Question: Do stroke patients benefit from treatment in a monitored stroke unit compared with initial care in an intensive care unit with care by a mobile stroke team?
Background: It is undisputed that stroke patients benefit from treatment in a stroke unit (with or without monitoring). Why stroke units are superior is not precisely defined in this context. In many cases, patients are also primarily cared for in an intensive care unit when no other monitoring beds are available in a hospital. A mobile stroke team is then consulted. Comparative data between monitored stroke units (“semi-intensive type stroke unit” [SI-SU]) and intensive care units with mobile stroke team (“mobile stroke team and intensive care unit” [MST-ICU]) are missing so far. The authors address the question of whether SI-SU treatment is superior.
Patients and Methods: This was a monocentric study performed as a “before and after” comparison at the Ospedale Regionale di Lugano. From 2010 to 2012, consecutive patients with stroke treated at the SI-SU equipped with 6 monitoring beds were included. Their data were compared with a historical control group enrolled from 2008 to 2010 using the MST-ICU approach. Primary point of comparison was unfavorable outcome at 3 months, defined as death or dependence (modified Rankin score, mRS 3-6); secondary points of comparison were mortality and excellent clinical outcome (mRS 0-1).
Results: During the mentioned periods, 458 patients treated according to the SI-SU concept and 370 according to the MST-ICU concept were included. The risk of death or dependence after SI-SU treatment was significantly lower compared with MST-ICU treated patients (p<0.001; aOR -0.45; 95% CI: 0.31-0.65). The result remained significant even after adjustment for possible influencing factors such as age, sex, NIHSS at entry, presence of cerebral hemorrhage, or diabetes mellitus. Mortality in the SI-SU group was lower at 4.4% compared with 8.1% in the MST-ICU group, and the proportion of patients with excellent outcome was 59.4% versus 44.9%, although without the difference remaining significant after adjustment for above factors.

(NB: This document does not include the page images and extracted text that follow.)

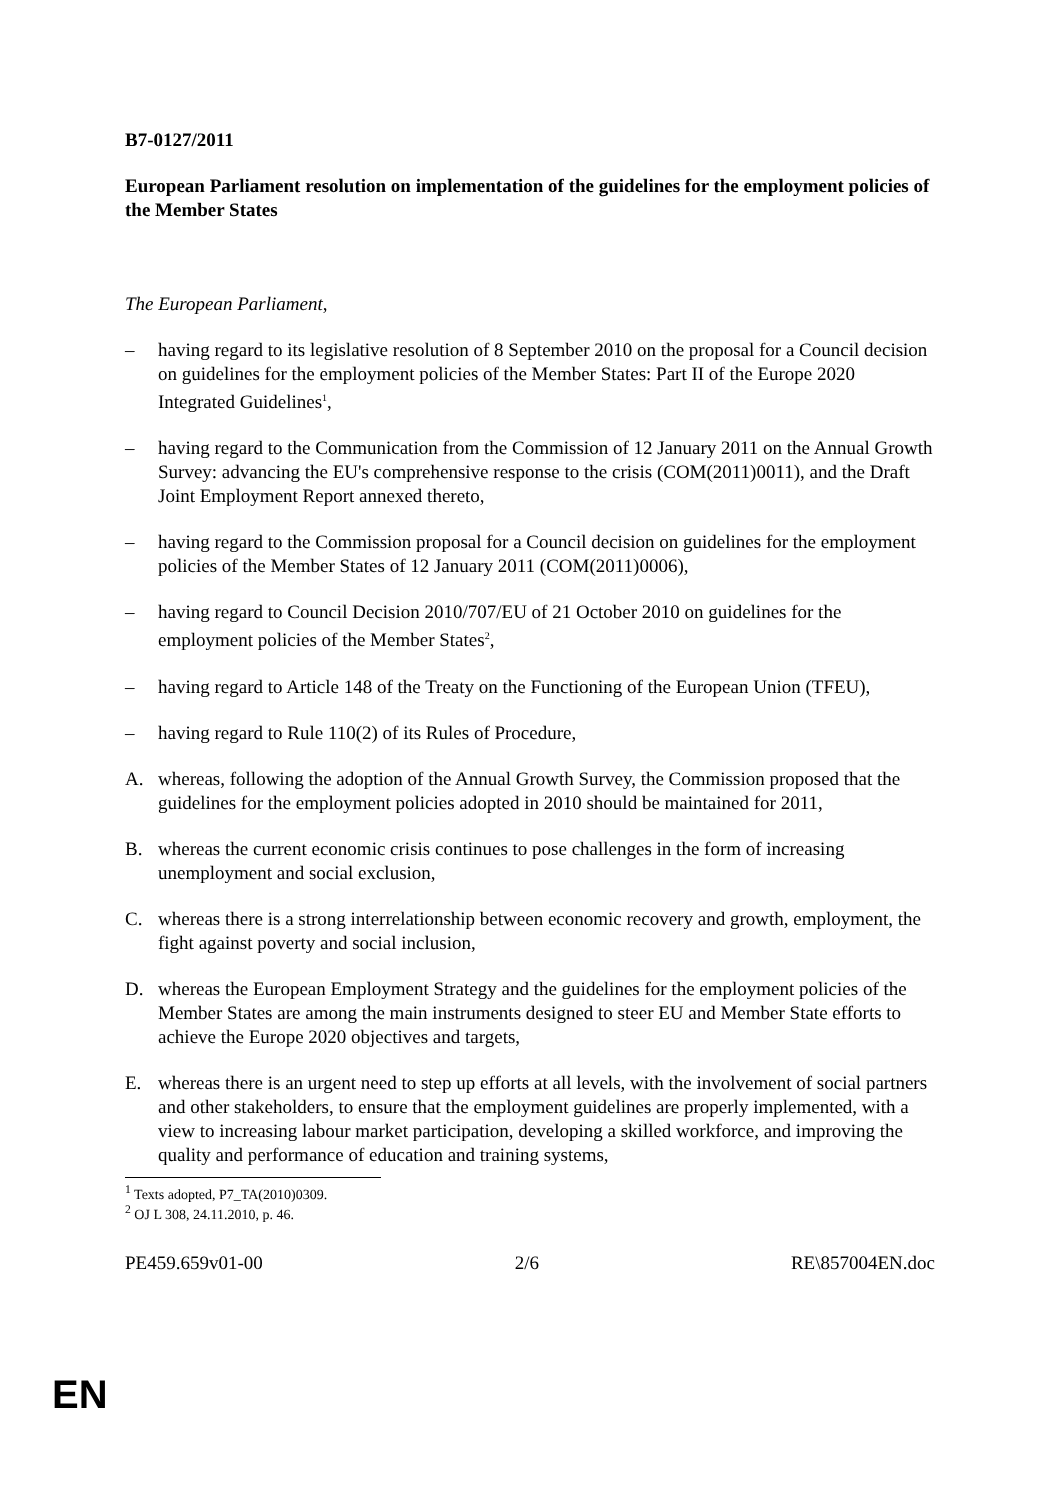B7-0127/2011
European Parliament resolution on implementation of the guidelines for the employment policies of the Member States
The European Parliament,
– having regard to its legislative resolution of 8 September 2010 on the proposal for a Council decision on guidelines for the employment policies of the Member States: Part II of the Europe 2020 Integrated Guidelines<sup>1</sup>,
– having regard to the Communication from the Commission of 12 January 2011 on the Annual Growth Survey: advancing the EU's comprehensive response to the crisis (COM(2011)0011), and the Draft Joint Employment Report annexed thereto,
– having regard to the Commission proposal for a Council decision on guidelines for the employment policies of the Member States of 12 January 2011 (COM(2011)0006),
– having regard to Council Decision 2010/707/EU of 21 October 2010 on guidelines for the employment policies of the Member States<sup>2</sup>,
– having regard to Article 148 of the Treaty on the Functioning of the European Union (TFEU),
– having regard to Rule 110(2) of its Rules of Procedure,
A. whereas, following the adoption of the Annual Growth Survey, the Commission proposed that the guidelines for the employment policies adopted in 2010 should be maintained for 2011,
B. whereas the current economic crisis continues to pose challenges in the form of increasing unemployment and social exclusion,
C. whereas there is a strong interrelationship between economic recovery and growth, employment, the fight against poverty and social inclusion,
D. whereas the European Employment Strategy and the guidelines for the employment policies of the Member States are among the main instruments designed to steer EU and Member State efforts to achieve the Europe 2020 objectives and targets,
E. whereas there is an urgent need to step up efforts at all levels, with the involvement of social partners and other stakeholders, to ensure that the employment guidelines are properly implemented, with a view to increasing labour market participation, developing a skilled workforce, and improving the quality and performance of education and training systems,
<sup>1</sup> Texts adopted, P7_TA(2010)0309.
<sup>2</sup> OJ L 308, 24.11.2010, p. 46.
PE459.659v01-00 2/6 RE\857004EN.doc
EN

Authors’ conclusions: The evolution of stroke care from a mobile stroke team in an intensive care unit to a geographically defined stroke unit with monitoring beds, results in a significant decrease in patients with disability or death at 3 months. Because the extent of cardiovascular monitoring is similar in both treatment approaches, the reason for this improvement is beyond monitoring alone. Factors that play a role here are case management by neurovascular specialists and the involvement of a competent multidisciplinary treatment team.

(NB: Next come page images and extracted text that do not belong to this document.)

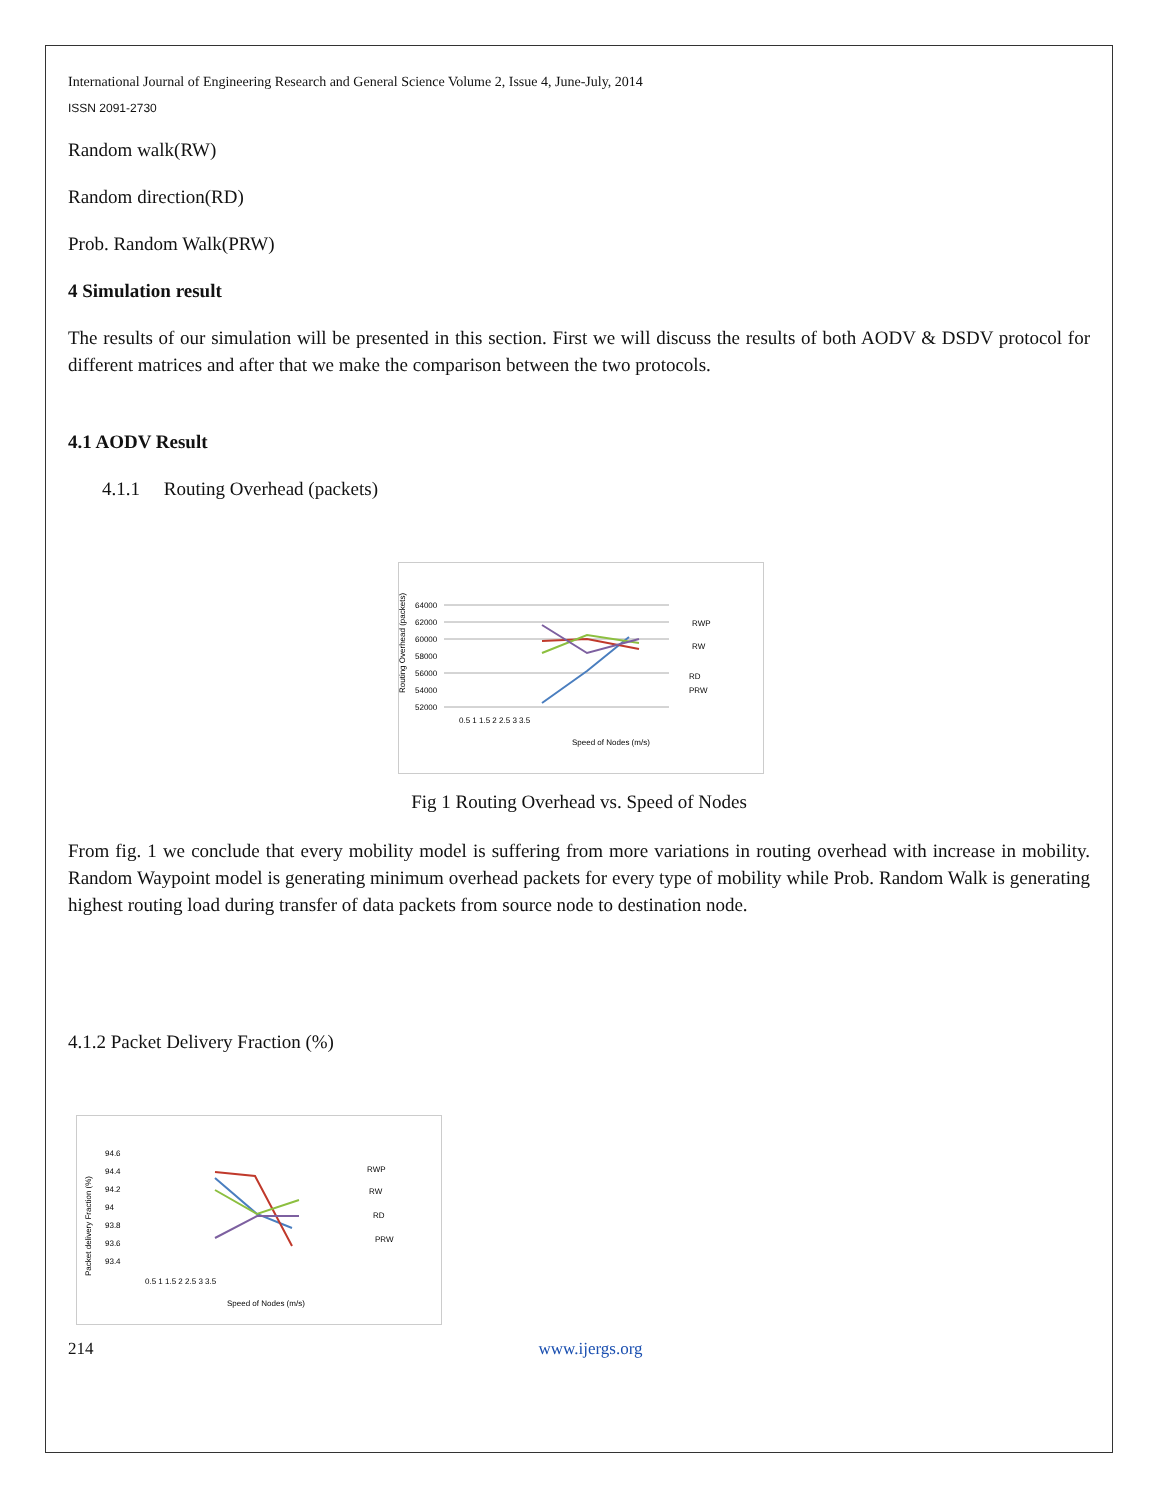International Journal of Engineering Research and General Science Volume 2, Issue 4, June-July, 2014
ISSN 2091-2730
Random walk(RW)
Random direction(RD)
Prob. Random Walk(PRW)
4 Simulation result
The results of our simulation will be presented in this section. First we will discuss the results of both AODV & DSDV protocol for different matrices and after that we make the comparison between the two protocols.
4.1 AODV Result
4.1.1 Routing Overhead (packets)
Routing Overhead (packets)
64000
62000
60000
58000
56000
54000
52000
0.5 1 1.5 2 2.5 3 3.5
Speed of Nodes (m/s)
RWP
RW
RD
PRW
Fig 1 Routing Overhead vs. Speed of Nodes
From fig. 1 we conclude that every mobility model is suffering from more variations in routing overhead with increase in mobility. Random Waypoint model is generating minimum overhead packets for every type of mobility while Prob. Random Walk is generating highest routing load during transfer of data packets from source node to destination node.
4.1.2 Packet Delivery Fraction (%)
Packet delivery Fraction (%)
94.6
94.4
94.2
94
93.8
93.6
93.4
0.5 1 1.5 2 2.5 3 3.5
Speed of Nodes (m/s)
RWP
RW
RD
PRW
214 www.ijergs.org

Comment: This study shows that another quality leap can be achieved if patients are not only cared for by a stroke team in an intensive care unit, but in a geographically defined stroke unit. The study works by necessity with a historical control group, but thus reflects the development that can fortunately be observed at many hospitals in Switzerland. Thanks to the guidelines and certification criteria of the SFCNS (“Swiss Federation of Clinical Neurosocieties”), stroke patients are increasingly being treated in stroke centers or regional stroke units, which are spatially and organizationally defined. This is reflected in a concentration of this patient group in such institutions, but also in an increase in the proportion who can be treated with thrombolysis or endovascular therapy. The increasing experience of a stroke team in such a setting is also one of the soft factors included in the study outcome, which individually do not have a sufficiently high level of evidence.
Cardiovascular monitoring remains an important factor in quality of care. In addition, however, case management by the stroke specialist as well as the integration of a competent multidisciplinary team obviously play an important role. Patients should therefore have access to treatment at a stroke center/unit that meets these criteria. Despite cardiovascular monitoring, treatment in an intensive care unit will no longer be an adequate substitute in the future.
InFo NEUROLOGY & PSYCHIATRY 2016; 14(6): 43.